MADRID — Spain has become the country in Europe where the coronavirus outbreak is expanding fastest. It’s second only to the United States in the number of new cases reported.

Spain’s Health Ministry reported 8,578 new infections and 655 deaths on Thursday, bringing the total infections to 56,188 and more than 4,000 fatalities.

Italy’s initial steep rise in confirmed cases has started to level off more than two weeks into a nationwide lockdown. On Wednesday, the country reported 5,210 new cases and 683 deaths.

The outbreak is straining Spain’s health care system, with medical staff struggling to treat the infected amid a shortage of protective gear and enough ventilator machines and other medical equipment.

One out of 10 of the country’s COVID-19 fatalities have been recorded in nursing homes.

Mexican protesters block border crossing, demand more screenings on traffic from U.S.

The spread of the novel coronavirus has already limited traffic on the heavily-traveled U.S.-Mexico border, as officials banned any “nonessential” travel and effectively cut off many border towns.

But according to a few residents of the Mexican state of Sonora, that’s still not enough to protect them from their virus-stricken neighbor to the north: Arizona.

On Wednesday afternoon, a small group of protesters blocked a port of entry that connects Nogales, Ariz., with its Mexican sister city of the same name.

Demonstrators in Sonora used their vehicles to block off the two southbound lanes, according to video taken by local media, expressing worries that travelers from the U.S. could bring new cases of the global pandemic into Mexico.

While the virus still appears to be relatively limited in Mexico, the United States is now among the three countries with the most cases worldwide.
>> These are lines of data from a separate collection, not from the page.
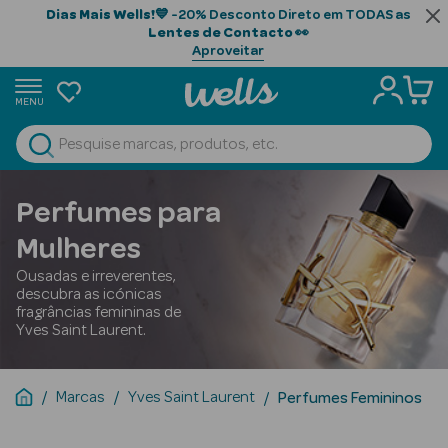
Dias Mais Wells!
💙 -20% Desconto Direto em TODAS as
Lentes de Contacto
👀
Aproveitar
MENU
portunidades
Ver Tudo
Beauty Season
Perfumes para
Beauty Season
Mulheres
Cabelo
Ousadas e irreverentes,
Profissional
descubra as icónicas
fragrâncias femininas de
Beauty Season
Yves Saint Laurent.
Cosmética
Beauty Season
Marcas
Yves Saint Laurent
Perfumes Femininos
Cosmética
Luxo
Arizona has reported at least six deaths and more than 400 infections, including at least one in every county on the border, according to the Arizona Republic.

“There are no health screenings by the federal government to deal with this pandemic,” Jose Luis Hernandez, one of the protesters, told the Republic. “That’s why we’re here in Nogales.”

While Mexican President Andrés Manuel López Obrador is finally heeding calls to contain the pandemic, the group Sonorans for Health and Life is demanding more.

They want a temporary ban on visits for minor medical procedures, even for the Mexicans who live on the U.S. side and regularly cross the border for school and work, as well as ramped-up health screenings for everyone who crosses south, whether they are traveling by car, walking on pedestrian bridges, or being sent back by U.S. officials.

European stocks fall amid fears of global recession despite stimulus deal

Tumultuous European stocks fell Thursday as markets opened, despite gains in previous days and the momentum of a $2 trillion stimulus package approved by the U.S. Senate on Wednesday night.

Global investors remain worried about a global recession and a rise in U.S. jobless claims as the coronavirus that’s disrupted the world’s supply and demand flows now shuts down much of the United States.

Thursday morning Europe’s STOXX 600 index fell around 2 percent and London’s FTSE 100 index down around 3 percent Thursday.

Trading on Asian market shares was mixed on Thursday.